Abstract

Rapid urbanisation in developing countries has exerted ever-increasing pressure on food and water resource systems. Existing studies mostly focus on impacts of population urbanisation on agricultural water use, disregarding the multidimensional characteristics of urbanisation. Accounting for four dimensions of urbanisation: population, economy, spatial distribution, and society, we assessed the impact of multidimensional urbanisation on the water footprint self-sufficiency rate (WFSS) of three staple crops, that is, the ratio of the water footprint (WF) of crop production to the WF of crop-related consumption, through the case for China over 2000–2017. The socio-economic driving factors and spatial heterogeneity of crop WFSS were further tested. Results show that <30% of high-crop WFSS provinces supplied more than 70% of low-crop WFSS provinces.
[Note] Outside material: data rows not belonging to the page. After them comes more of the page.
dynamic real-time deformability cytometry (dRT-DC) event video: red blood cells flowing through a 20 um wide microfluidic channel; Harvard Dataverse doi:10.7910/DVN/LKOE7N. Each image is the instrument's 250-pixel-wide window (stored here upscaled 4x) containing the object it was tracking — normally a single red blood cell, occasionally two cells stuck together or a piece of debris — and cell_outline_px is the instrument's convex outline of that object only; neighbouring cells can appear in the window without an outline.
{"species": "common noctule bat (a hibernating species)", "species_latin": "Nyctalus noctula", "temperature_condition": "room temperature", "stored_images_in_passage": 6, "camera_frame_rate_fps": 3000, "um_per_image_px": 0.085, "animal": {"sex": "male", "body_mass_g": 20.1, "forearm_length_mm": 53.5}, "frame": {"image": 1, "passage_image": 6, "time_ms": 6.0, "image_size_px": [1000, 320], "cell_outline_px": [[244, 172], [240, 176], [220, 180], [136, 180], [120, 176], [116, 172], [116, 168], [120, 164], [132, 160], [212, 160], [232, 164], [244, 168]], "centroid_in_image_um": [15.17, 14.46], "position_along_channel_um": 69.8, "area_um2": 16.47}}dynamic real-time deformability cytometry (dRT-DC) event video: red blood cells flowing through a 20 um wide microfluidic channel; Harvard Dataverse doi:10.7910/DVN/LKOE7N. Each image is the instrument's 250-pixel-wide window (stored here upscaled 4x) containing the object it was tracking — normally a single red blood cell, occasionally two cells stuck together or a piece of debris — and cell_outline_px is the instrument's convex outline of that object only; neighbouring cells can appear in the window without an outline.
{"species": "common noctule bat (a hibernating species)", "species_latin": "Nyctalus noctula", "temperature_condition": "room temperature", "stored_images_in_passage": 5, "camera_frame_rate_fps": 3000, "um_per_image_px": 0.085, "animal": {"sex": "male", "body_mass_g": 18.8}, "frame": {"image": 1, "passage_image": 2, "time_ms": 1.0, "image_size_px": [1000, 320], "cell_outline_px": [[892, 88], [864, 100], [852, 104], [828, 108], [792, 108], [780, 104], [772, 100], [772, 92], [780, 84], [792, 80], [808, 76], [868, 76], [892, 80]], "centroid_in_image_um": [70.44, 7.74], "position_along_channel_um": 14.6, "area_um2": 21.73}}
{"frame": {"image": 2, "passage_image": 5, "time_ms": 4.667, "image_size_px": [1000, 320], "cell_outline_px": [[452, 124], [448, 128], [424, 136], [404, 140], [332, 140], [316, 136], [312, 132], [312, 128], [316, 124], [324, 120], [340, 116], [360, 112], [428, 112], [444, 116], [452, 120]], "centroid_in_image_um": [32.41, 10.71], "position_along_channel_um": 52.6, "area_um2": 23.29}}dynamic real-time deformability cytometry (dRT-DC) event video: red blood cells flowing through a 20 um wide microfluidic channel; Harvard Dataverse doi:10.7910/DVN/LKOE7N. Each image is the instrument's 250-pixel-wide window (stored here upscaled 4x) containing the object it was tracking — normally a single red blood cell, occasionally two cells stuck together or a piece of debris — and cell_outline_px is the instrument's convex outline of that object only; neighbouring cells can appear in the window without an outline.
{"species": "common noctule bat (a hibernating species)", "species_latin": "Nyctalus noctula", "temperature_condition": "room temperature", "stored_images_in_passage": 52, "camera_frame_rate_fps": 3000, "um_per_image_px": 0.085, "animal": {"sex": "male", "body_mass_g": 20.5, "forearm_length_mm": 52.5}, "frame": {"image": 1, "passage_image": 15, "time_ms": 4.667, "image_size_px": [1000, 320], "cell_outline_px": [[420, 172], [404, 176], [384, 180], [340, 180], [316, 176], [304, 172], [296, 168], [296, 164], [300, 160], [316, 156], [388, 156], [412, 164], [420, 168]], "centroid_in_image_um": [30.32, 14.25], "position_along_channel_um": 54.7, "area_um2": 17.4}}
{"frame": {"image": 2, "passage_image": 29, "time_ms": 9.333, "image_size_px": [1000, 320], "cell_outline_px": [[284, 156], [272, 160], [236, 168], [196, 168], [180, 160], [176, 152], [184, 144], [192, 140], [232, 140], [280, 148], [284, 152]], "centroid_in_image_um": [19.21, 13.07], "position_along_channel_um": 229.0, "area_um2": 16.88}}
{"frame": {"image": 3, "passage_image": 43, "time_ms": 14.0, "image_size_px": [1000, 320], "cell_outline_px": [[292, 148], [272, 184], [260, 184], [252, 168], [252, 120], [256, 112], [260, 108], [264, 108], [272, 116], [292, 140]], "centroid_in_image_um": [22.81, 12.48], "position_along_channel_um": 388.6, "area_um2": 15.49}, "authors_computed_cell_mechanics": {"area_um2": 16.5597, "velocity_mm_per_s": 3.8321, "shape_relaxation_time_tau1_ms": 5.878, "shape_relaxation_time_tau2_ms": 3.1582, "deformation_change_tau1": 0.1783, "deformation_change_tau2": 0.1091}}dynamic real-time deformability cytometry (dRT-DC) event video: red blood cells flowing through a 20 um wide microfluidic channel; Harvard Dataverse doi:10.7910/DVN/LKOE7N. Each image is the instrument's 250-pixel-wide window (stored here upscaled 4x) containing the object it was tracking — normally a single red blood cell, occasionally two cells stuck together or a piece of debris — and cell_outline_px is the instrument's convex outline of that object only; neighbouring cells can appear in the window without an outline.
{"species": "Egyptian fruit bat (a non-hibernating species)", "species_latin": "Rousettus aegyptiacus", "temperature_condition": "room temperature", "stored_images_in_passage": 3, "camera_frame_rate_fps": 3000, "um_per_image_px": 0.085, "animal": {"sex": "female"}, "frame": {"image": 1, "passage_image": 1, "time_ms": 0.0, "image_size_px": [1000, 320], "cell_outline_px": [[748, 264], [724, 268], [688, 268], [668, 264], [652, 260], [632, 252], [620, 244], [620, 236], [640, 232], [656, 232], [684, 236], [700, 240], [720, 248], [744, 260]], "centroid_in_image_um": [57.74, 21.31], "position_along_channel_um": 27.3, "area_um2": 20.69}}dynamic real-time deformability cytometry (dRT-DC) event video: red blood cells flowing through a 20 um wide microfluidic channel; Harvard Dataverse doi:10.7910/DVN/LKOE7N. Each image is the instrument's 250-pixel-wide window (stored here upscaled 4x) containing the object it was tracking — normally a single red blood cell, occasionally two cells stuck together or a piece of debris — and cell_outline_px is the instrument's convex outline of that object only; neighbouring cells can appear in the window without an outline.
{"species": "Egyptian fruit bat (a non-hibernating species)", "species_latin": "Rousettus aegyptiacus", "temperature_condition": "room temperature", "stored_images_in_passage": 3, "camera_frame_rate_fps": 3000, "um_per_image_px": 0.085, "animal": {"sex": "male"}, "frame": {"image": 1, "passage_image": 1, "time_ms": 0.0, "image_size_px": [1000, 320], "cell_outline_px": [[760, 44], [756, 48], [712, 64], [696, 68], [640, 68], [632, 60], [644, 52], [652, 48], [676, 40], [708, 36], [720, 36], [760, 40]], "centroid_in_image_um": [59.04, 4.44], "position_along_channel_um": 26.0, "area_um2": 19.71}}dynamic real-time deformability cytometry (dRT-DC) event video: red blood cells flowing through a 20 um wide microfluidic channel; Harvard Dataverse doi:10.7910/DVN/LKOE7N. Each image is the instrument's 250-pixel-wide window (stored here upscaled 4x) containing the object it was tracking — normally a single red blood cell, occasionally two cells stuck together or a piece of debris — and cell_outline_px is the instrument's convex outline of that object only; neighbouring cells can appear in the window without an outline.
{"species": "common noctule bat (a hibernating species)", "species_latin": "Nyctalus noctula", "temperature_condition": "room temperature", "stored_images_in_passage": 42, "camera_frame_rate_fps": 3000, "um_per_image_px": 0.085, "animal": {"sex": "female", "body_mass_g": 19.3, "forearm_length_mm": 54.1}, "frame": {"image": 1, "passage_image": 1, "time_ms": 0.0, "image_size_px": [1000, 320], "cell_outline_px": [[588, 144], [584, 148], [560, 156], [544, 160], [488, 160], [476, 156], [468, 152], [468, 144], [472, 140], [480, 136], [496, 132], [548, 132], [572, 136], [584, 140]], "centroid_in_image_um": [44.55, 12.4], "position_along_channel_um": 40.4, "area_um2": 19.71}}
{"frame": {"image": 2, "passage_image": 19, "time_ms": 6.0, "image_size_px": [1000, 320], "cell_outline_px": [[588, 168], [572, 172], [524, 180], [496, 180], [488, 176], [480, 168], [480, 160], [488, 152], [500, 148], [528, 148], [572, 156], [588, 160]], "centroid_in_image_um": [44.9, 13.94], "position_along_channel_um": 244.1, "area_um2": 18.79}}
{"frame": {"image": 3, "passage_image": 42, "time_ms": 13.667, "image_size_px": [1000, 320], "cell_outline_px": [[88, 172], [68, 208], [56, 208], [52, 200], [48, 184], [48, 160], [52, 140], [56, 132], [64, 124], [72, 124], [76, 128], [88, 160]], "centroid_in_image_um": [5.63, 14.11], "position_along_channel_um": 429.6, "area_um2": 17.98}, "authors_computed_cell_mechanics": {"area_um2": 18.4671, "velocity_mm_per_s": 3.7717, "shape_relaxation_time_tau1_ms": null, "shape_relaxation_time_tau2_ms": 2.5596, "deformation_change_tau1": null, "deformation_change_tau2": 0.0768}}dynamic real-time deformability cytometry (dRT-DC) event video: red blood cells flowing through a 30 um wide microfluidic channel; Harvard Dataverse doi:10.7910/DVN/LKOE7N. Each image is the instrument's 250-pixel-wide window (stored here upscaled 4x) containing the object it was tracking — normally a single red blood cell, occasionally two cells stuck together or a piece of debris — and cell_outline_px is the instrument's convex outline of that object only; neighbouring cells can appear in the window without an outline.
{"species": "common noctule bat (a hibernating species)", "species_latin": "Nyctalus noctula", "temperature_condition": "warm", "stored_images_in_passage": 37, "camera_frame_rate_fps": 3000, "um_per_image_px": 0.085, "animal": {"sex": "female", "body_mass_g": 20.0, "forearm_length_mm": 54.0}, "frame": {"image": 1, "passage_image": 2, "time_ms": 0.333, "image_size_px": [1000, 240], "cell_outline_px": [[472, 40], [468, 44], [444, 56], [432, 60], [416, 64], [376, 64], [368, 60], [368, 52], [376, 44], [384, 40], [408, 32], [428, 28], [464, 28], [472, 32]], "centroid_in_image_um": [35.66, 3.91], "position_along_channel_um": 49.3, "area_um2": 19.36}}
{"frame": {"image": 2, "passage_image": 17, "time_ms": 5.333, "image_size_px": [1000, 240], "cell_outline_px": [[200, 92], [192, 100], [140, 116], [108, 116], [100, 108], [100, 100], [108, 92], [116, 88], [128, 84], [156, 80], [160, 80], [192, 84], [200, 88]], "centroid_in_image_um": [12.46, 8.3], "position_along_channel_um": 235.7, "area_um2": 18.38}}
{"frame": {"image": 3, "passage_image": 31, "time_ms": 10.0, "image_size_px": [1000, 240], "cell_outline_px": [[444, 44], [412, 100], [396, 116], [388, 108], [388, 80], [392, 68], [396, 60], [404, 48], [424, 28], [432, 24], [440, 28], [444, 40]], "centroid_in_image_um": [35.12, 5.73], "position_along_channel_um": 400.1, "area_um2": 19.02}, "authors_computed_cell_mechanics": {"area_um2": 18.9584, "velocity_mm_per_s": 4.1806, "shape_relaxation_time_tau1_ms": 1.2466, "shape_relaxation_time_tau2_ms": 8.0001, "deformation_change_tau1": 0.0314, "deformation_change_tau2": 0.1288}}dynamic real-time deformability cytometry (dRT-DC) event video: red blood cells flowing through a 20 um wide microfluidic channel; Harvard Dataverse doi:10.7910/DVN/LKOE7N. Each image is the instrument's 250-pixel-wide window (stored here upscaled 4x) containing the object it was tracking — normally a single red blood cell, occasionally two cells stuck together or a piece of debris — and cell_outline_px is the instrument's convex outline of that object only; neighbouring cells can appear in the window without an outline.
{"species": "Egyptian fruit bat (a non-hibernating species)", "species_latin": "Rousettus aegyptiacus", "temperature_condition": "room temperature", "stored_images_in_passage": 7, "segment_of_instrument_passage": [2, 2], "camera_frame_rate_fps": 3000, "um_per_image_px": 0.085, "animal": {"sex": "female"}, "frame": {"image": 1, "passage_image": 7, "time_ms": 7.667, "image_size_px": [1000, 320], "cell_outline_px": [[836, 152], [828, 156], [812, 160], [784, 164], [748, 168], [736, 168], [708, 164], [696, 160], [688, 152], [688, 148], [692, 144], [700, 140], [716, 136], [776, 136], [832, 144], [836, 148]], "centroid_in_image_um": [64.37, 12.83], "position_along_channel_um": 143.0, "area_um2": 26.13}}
Social urbanisation and economic urbanisation were the governing positive and negative driving factors of the rice WFSS, respectively. Population urbanisation was the dominant factor attenuating wheat WFSS during the study period, while playing a reverse role in maize WFSS. Impacts of different dimensions of urbanisation on crop WFSS were heterogeneous and even contradictory depending on the crop type, the different processes of urbanisation, and the water endowment and economic level of the provinces. The quantile regression results further indicate that population urbanisation, spatial urbanisation and social urbanisation had greater impact on the higher WFSS (i.e., resulted in virtual water export) of rice and wheat. The current analysis challenges the conventionally monotonous urbanisation-water relationships, and suggests that additional dimensions of urbanisation should be considered when assessing the effects of urbanisation on agricultural water use.